GPU-Based Homotopy Continuation for Minimal Problems in Computer Vision

TL;DR

This paper demonstrates that GPU-accelerated Homotopy Continuation significantly speeds up solving complex polynomial systems in computer vision, enabling efficient solutions to problems previously limited by traditional methods.

Contribution

The paper introduces a GPU-based parallelization of Homotopy Continuation, achieving up to 26x speedup and applying it to complex vision problems beyond traditional elimination methods.

Findings

GPU-HC achieves up to 26x speedup on benchmarks.

GPU-HC successfully solves complex vision problems like 4-view triangulation.

Homotopy Continuation can be effectively parallelized on GPU for computer vision.

Abstract

Systems of polynomial equations arise frequently in computer vision, especially in multiview geometry problems.

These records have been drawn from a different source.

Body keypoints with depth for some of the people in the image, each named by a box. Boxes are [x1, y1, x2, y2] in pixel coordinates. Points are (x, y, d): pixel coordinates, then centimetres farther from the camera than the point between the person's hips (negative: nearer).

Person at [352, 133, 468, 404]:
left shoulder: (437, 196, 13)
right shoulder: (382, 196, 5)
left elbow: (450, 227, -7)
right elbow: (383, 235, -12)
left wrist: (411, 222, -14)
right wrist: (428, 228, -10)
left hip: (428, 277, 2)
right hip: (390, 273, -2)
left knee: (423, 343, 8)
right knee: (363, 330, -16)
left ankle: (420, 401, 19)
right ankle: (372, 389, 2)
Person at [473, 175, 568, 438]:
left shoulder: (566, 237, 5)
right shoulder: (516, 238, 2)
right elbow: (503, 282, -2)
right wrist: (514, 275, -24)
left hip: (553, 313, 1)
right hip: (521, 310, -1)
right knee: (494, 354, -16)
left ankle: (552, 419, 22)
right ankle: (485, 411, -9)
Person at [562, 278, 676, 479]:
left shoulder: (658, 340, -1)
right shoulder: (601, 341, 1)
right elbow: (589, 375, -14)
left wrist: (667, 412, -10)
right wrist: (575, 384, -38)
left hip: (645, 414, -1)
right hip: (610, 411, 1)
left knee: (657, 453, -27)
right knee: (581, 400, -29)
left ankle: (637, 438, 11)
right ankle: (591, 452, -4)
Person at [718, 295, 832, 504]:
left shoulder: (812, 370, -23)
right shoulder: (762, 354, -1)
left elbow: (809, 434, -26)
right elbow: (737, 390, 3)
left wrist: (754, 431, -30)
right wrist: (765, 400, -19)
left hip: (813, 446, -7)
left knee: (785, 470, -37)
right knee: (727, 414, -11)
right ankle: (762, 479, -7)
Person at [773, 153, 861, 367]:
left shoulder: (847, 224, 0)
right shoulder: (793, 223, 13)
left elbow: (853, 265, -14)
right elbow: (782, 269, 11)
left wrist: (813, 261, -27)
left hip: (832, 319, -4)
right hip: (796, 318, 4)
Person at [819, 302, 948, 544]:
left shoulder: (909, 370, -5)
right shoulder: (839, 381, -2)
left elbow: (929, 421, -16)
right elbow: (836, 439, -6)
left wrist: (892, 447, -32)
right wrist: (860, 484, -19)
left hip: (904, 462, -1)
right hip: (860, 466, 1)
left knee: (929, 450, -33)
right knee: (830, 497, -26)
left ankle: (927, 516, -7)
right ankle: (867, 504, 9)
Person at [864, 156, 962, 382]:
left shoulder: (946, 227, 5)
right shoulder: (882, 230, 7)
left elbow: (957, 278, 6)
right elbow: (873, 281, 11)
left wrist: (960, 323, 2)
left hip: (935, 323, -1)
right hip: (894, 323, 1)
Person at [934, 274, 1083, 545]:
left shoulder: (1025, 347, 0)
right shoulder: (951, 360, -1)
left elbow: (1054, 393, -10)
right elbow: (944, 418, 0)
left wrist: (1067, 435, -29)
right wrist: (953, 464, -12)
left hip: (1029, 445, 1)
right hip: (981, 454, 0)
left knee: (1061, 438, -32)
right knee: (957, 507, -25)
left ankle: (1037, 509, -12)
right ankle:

Traditional methods for solving these systems typically aim to eliminate variables to reach a univariate polynomial, e.g., a tenth-order polynomial for 5-point pose estimation, using clever manipulations, or more generally using Grobner basis, resultants, and elimination templates, leading to successful algorithms for multiview geometry and other problems. However, these methods do not work when the problem is complex and when they do, they face efficiency and stability issues. Homotopy Continuation (HC) can solve more complex problems without the stability issues, and with guarantees of a global solution, but they are known to be slow. In this paper we show that HC can be parallelized on a GPU, showing significant speedups up to 26 times on polynomial benchmarks. We also show that GPU-HC can be generically applied to a range of computer vision problems, including 4-view triangulation and trifocal pose estimation with unknown focal length, which cannot be solved with elimination template but they can be efficiently solved with HC. GPU-HC opens the door to easy formulation and solution of a range of computer vision problems.